Mar 24

Comic Books and the “Red Card”

In 2004, the government of Mexico notoriously issued a comic book guide to migrants wishing to sneak into the United States. That colorful publication, “Guide for the Mexican Migrant,” gives helpful hints in a fun, graphics-based format about how to cross the desert without dying of thirst (adding salt to your water will prevent dehydration) and later, once in the U.S., important reminders such as “Don’t call attention to yourself. … Avoid loud parties. … Don’t become involved in fights.” Good advice, all ’round.

In keeping with the comic motif, a California group has now published a sort of follow-up comic guide, “Cuanda ICE Venda Tocando” (“When ICE Comes Knocking”). Published by a combine of groups including the Council on American-Islamic Relations Sacramento, Sacramento Area Congregations Together, Sacramento Immigration Coalition members, and N & R Publications, “When ICE Comes Knocking” is aimed at today’s migrant, who is a lot cagier than his predecessors of a decade ago. The modern, up-to-the-minute migrant now knows that if he casts himself as an “asylum seeker,” brings along a child or two, and gives himself up just north of the border, he’ll be released into the U.S. for the simple reason that his numbers are overwhelming.  This new comic targets the intrepid migrant who has already assumed a new life in los Estados Unidos. It offers suggestions as to what to do when the ICE man cometh in a  variety of possible scenarios, such as:

  • En la calle (the street)
  • En casa (at home)
  • En el trabajo (at work)
  • En la carcel (in jail)

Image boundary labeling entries
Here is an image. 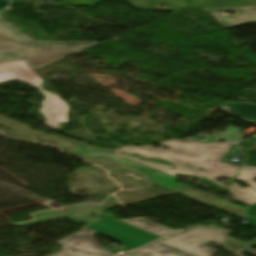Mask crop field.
Masks as SVG:
<instances>
[{
  "instance_id": "obj_12",
  "label": "crop field",
  "mask_w": 256,
  "mask_h": 256,
  "mask_svg": "<svg viewBox=\"0 0 256 256\" xmlns=\"http://www.w3.org/2000/svg\"><path fill=\"white\" fill-rule=\"evenodd\" d=\"M122 221L130 225L136 226L138 228L144 229L146 231L152 232L154 234L160 235L162 237H165L169 234L176 232L168 228L143 221L141 219H131V220H122Z\"/></svg>"
},
{
  "instance_id": "obj_19",
  "label": "crop field",
  "mask_w": 256,
  "mask_h": 256,
  "mask_svg": "<svg viewBox=\"0 0 256 256\" xmlns=\"http://www.w3.org/2000/svg\"><path fill=\"white\" fill-rule=\"evenodd\" d=\"M254 214L255 216H253L252 218L248 217L247 223L253 227H256V205L251 206L250 210L247 213V216Z\"/></svg>"
},
{
  "instance_id": "obj_17",
  "label": "crop field",
  "mask_w": 256,
  "mask_h": 256,
  "mask_svg": "<svg viewBox=\"0 0 256 256\" xmlns=\"http://www.w3.org/2000/svg\"><path fill=\"white\" fill-rule=\"evenodd\" d=\"M221 137V136H220ZM241 138L234 127L229 126L220 139L227 141H238Z\"/></svg>"
},
{
  "instance_id": "obj_1",
  "label": "crop field",
  "mask_w": 256,
  "mask_h": 256,
  "mask_svg": "<svg viewBox=\"0 0 256 256\" xmlns=\"http://www.w3.org/2000/svg\"><path fill=\"white\" fill-rule=\"evenodd\" d=\"M0 18V62L25 58L36 69L97 42H34ZM12 53L13 56H7Z\"/></svg>"
},
{
  "instance_id": "obj_20",
  "label": "crop field",
  "mask_w": 256,
  "mask_h": 256,
  "mask_svg": "<svg viewBox=\"0 0 256 256\" xmlns=\"http://www.w3.org/2000/svg\"><path fill=\"white\" fill-rule=\"evenodd\" d=\"M179 176L188 177V178H194V179H200V178H196V177H192V176H187V175H183V174H180ZM200 180H202V181H204L206 184H208V185H210V186H212V187H214V188L220 190L221 192L226 191V190L223 189L222 187L216 185L215 183L211 182L210 180H208V179H206V178H205V179H200ZM204 182H203V183H204Z\"/></svg>"
},
{
  "instance_id": "obj_13",
  "label": "crop field",
  "mask_w": 256,
  "mask_h": 256,
  "mask_svg": "<svg viewBox=\"0 0 256 256\" xmlns=\"http://www.w3.org/2000/svg\"><path fill=\"white\" fill-rule=\"evenodd\" d=\"M229 191L232 193L234 199L237 201H240L247 205H253L256 203V191H254L250 187L242 189L233 183Z\"/></svg>"
},
{
  "instance_id": "obj_9",
  "label": "crop field",
  "mask_w": 256,
  "mask_h": 256,
  "mask_svg": "<svg viewBox=\"0 0 256 256\" xmlns=\"http://www.w3.org/2000/svg\"><path fill=\"white\" fill-rule=\"evenodd\" d=\"M231 9L236 10L235 15H228L223 12ZM205 10L226 29L256 23V7L216 8Z\"/></svg>"
},
{
  "instance_id": "obj_6",
  "label": "crop field",
  "mask_w": 256,
  "mask_h": 256,
  "mask_svg": "<svg viewBox=\"0 0 256 256\" xmlns=\"http://www.w3.org/2000/svg\"><path fill=\"white\" fill-rule=\"evenodd\" d=\"M90 151V152H88ZM78 153L86 154L94 158H100L106 157L112 162L117 163L119 166L128 169L130 171L136 172L138 174H141L165 187L172 188V189H177L179 185L175 182L177 178H174L172 176H169L167 174L158 172L156 170H153L151 168H148L144 165H141L137 162L131 161L129 159L114 155L112 153H105V152H97L93 150H87V149H82L77 151ZM131 168V169H129Z\"/></svg>"
},
{
  "instance_id": "obj_3",
  "label": "crop field",
  "mask_w": 256,
  "mask_h": 256,
  "mask_svg": "<svg viewBox=\"0 0 256 256\" xmlns=\"http://www.w3.org/2000/svg\"><path fill=\"white\" fill-rule=\"evenodd\" d=\"M13 79L35 86L45 95V101L41 102L42 108L39 109V112L47 119L44 124L55 130H60L59 122H67L68 106L58 95L41 89V78L24 60L0 63V84Z\"/></svg>"
},
{
  "instance_id": "obj_7",
  "label": "crop field",
  "mask_w": 256,
  "mask_h": 256,
  "mask_svg": "<svg viewBox=\"0 0 256 256\" xmlns=\"http://www.w3.org/2000/svg\"><path fill=\"white\" fill-rule=\"evenodd\" d=\"M121 152H124L126 154H133V153H136L144 158H156V157H160L170 163H173V164H176L174 170H172L171 166H163V165H157V164H152V163H147V162H143V161H140L138 159H135V158H132V157H126V156H123V155H120L119 153ZM114 154H117V155H120V156H123V157H126V158H129L131 160H134V161H137L141 164H144L148 167H151L153 169H156L158 171H161V172H164V173H167L169 175H172L174 177H176L178 174L180 173H183V174H187V175H192V176H196V177H200V178H204L200 175H198L197 173H195L194 171H192L191 169H189L188 167L178 163L177 161H175L174 159H172L171 157L167 156L166 154L156 150L155 148L147 145V146H139V147H136V146H125V147H122L120 149H118L117 151L114 152ZM125 154V155H126Z\"/></svg>"
},
{
  "instance_id": "obj_14",
  "label": "crop field",
  "mask_w": 256,
  "mask_h": 256,
  "mask_svg": "<svg viewBox=\"0 0 256 256\" xmlns=\"http://www.w3.org/2000/svg\"><path fill=\"white\" fill-rule=\"evenodd\" d=\"M246 246H247V243H243V242L228 238V240L225 242V244L222 247L232 252L236 256H241L240 254L241 252H246L256 256V251L245 249Z\"/></svg>"
},
{
  "instance_id": "obj_4",
  "label": "crop field",
  "mask_w": 256,
  "mask_h": 256,
  "mask_svg": "<svg viewBox=\"0 0 256 256\" xmlns=\"http://www.w3.org/2000/svg\"><path fill=\"white\" fill-rule=\"evenodd\" d=\"M231 233L232 231L216 226L198 225L194 228L166 237L165 240L159 243L194 256H214L216 250L205 248L202 245L210 241L223 245Z\"/></svg>"
},
{
  "instance_id": "obj_10",
  "label": "crop field",
  "mask_w": 256,
  "mask_h": 256,
  "mask_svg": "<svg viewBox=\"0 0 256 256\" xmlns=\"http://www.w3.org/2000/svg\"><path fill=\"white\" fill-rule=\"evenodd\" d=\"M220 109L237 118L256 123V105L226 103Z\"/></svg>"
},
{
  "instance_id": "obj_15",
  "label": "crop field",
  "mask_w": 256,
  "mask_h": 256,
  "mask_svg": "<svg viewBox=\"0 0 256 256\" xmlns=\"http://www.w3.org/2000/svg\"><path fill=\"white\" fill-rule=\"evenodd\" d=\"M237 179L256 190V167L242 166Z\"/></svg>"
},
{
  "instance_id": "obj_21",
  "label": "crop field",
  "mask_w": 256,
  "mask_h": 256,
  "mask_svg": "<svg viewBox=\"0 0 256 256\" xmlns=\"http://www.w3.org/2000/svg\"><path fill=\"white\" fill-rule=\"evenodd\" d=\"M180 9H181L180 7H176V6L170 5V7L168 8L167 11H178Z\"/></svg>"
},
{
  "instance_id": "obj_16",
  "label": "crop field",
  "mask_w": 256,
  "mask_h": 256,
  "mask_svg": "<svg viewBox=\"0 0 256 256\" xmlns=\"http://www.w3.org/2000/svg\"><path fill=\"white\" fill-rule=\"evenodd\" d=\"M101 0H57L59 4L76 5V6H94Z\"/></svg>"
},
{
  "instance_id": "obj_5",
  "label": "crop field",
  "mask_w": 256,
  "mask_h": 256,
  "mask_svg": "<svg viewBox=\"0 0 256 256\" xmlns=\"http://www.w3.org/2000/svg\"><path fill=\"white\" fill-rule=\"evenodd\" d=\"M87 228L118 240L122 242V245L132 249L160 238L133 226L117 221L112 217V215L87 226Z\"/></svg>"
},
{
  "instance_id": "obj_2",
  "label": "crop field",
  "mask_w": 256,
  "mask_h": 256,
  "mask_svg": "<svg viewBox=\"0 0 256 256\" xmlns=\"http://www.w3.org/2000/svg\"><path fill=\"white\" fill-rule=\"evenodd\" d=\"M159 144L170 150H166L162 148V146L157 149L163 151L182 164L194 166L192 170L227 190L228 187L215 180L222 176L234 178L240 168L239 166L219 162L234 144L218 141L202 143L186 140L181 142L179 139L168 140L160 142ZM198 167L204 168L206 171L202 172L196 170Z\"/></svg>"
},
{
  "instance_id": "obj_18",
  "label": "crop field",
  "mask_w": 256,
  "mask_h": 256,
  "mask_svg": "<svg viewBox=\"0 0 256 256\" xmlns=\"http://www.w3.org/2000/svg\"><path fill=\"white\" fill-rule=\"evenodd\" d=\"M51 256H86L81 253L75 252L73 250L67 249L65 247L62 248V251L55 253Z\"/></svg>"
},
{
  "instance_id": "obj_8",
  "label": "crop field",
  "mask_w": 256,
  "mask_h": 256,
  "mask_svg": "<svg viewBox=\"0 0 256 256\" xmlns=\"http://www.w3.org/2000/svg\"><path fill=\"white\" fill-rule=\"evenodd\" d=\"M95 233L87 228H83L79 233L71 235L58 243L89 256H109L111 252L98 244L93 238Z\"/></svg>"
},
{
  "instance_id": "obj_11",
  "label": "crop field",
  "mask_w": 256,
  "mask_h": 256,
  "mask_svg": "<svg viewBox=\"0 0 256 256\" xmlns=\"http://www.w3.org/2000/svg\"><path fill=\"white\" fill-rule=\"evenodd\" d=\"M127 256H189L186 254L178 253L169 248L152 243L135 251H132Z\"/></svg>"
}]
</instances>
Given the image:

Task details - Revise the passage on the migrant comic guides by writing it out between "Comic Books and" and "advice, all ’round.", inclusive, with "desert" replaced by "wasteland".

Exercise answer -
Comic Books and the “Red Card”

In 2004, the government of Mexico notoriously issued a comic book guide to migrants wishing to sneak into the United States. That colorful publication, “Guide for the Mexican Migrant,” gives helpful hints in a fun, graphics-based format about how to cross the wasteland without dying of thirst (adding salt to your water will prevent dehydration) and later, once in the U.S., important reminders such as “Don’t call attention to yourself. … Avoid loud parties. … Don’t become involved in fights.” Good advice, all ’round.